The first team was joined by another six IT employees on Monday, and they set up an IT call-center operation in the VeriCenter facility to handle needs of branch stores in 38 states, as well as in Canada and Europe. As a result, Babco says there was "minimal disruption" of IT services to any of its 2,500 employees.

Mike Sullivan, founder and senior VP of sales and marketing for VeriCenter, says disaster recovery has become one of the fastest-growing segments of the company.

"SCP is a great example of a customer who did it right," Sullivan says. "They executed basically according to their plan. The longest element was the cutover to their call center, which took less than 24 hours."

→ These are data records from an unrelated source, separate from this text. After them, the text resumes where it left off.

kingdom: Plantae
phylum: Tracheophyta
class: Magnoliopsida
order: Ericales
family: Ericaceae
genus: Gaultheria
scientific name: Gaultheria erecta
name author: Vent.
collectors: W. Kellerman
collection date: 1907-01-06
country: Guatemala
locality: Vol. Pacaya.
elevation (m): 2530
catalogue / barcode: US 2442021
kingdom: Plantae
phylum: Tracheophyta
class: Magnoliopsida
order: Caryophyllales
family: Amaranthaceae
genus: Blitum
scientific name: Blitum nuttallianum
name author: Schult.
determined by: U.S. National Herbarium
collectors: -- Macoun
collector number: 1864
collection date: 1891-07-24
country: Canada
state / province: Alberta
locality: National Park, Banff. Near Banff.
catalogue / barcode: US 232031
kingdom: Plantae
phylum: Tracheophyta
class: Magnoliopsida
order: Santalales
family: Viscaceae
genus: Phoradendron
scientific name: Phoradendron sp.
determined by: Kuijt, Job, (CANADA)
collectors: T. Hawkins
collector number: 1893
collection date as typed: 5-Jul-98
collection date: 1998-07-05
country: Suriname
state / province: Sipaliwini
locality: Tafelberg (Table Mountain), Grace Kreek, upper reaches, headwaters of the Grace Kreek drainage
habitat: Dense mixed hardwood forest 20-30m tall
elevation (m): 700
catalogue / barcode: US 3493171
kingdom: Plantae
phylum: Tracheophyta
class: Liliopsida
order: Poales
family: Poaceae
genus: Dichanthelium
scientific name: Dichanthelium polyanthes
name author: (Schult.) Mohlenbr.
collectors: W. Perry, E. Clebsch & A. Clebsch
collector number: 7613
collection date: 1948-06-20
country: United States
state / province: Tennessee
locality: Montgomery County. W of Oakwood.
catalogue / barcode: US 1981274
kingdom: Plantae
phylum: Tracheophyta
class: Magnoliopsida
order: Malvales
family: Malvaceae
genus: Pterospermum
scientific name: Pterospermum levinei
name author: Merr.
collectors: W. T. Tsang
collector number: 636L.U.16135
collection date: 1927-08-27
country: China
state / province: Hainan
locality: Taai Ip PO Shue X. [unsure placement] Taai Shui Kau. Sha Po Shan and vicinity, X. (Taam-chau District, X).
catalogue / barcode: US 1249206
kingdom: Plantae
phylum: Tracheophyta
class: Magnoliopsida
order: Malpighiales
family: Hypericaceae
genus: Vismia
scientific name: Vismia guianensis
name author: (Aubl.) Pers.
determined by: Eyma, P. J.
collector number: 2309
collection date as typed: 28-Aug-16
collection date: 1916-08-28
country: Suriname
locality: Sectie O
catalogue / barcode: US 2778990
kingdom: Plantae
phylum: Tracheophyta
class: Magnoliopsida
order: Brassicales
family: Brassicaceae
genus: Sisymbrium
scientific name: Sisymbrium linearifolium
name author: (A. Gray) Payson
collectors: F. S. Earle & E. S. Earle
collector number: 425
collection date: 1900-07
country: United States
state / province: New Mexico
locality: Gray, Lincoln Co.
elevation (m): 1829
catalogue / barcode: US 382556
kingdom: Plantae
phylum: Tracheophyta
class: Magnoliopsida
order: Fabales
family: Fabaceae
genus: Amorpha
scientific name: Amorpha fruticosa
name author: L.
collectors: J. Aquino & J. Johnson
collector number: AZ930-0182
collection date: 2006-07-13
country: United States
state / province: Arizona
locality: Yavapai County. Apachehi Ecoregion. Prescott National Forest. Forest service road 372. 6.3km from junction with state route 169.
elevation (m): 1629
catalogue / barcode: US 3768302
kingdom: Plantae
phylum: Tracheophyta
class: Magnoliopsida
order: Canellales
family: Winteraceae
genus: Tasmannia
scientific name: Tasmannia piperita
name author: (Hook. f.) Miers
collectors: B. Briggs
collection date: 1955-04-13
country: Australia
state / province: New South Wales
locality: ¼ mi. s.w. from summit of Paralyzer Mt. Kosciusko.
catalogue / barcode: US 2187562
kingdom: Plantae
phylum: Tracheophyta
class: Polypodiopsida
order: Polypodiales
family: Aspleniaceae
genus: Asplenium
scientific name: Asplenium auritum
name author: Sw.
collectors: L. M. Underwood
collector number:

Disaster recovery accounts for about 20% of VeriCenter's revenue, Sullivan says, and as much as 40% of its new business. "The combination of things like the hurricanes in Florida last year, 9/11, and Sarbanes-Oxley has led to quite a bit of increased demand, and companies are finally stepping up and implementing these kinds of solutions," he says.

A good recovery plan can mean the difference between survival and going out of business for companies faced with disaster.

Says Sullivan, "Studies have shown there is a very high percentage of failure among business that cannot get their infrastructure back in operation within a couple of weeks following a disaster."

This story was modified on Sept. 2 to correct the name of SCP Pools Corp.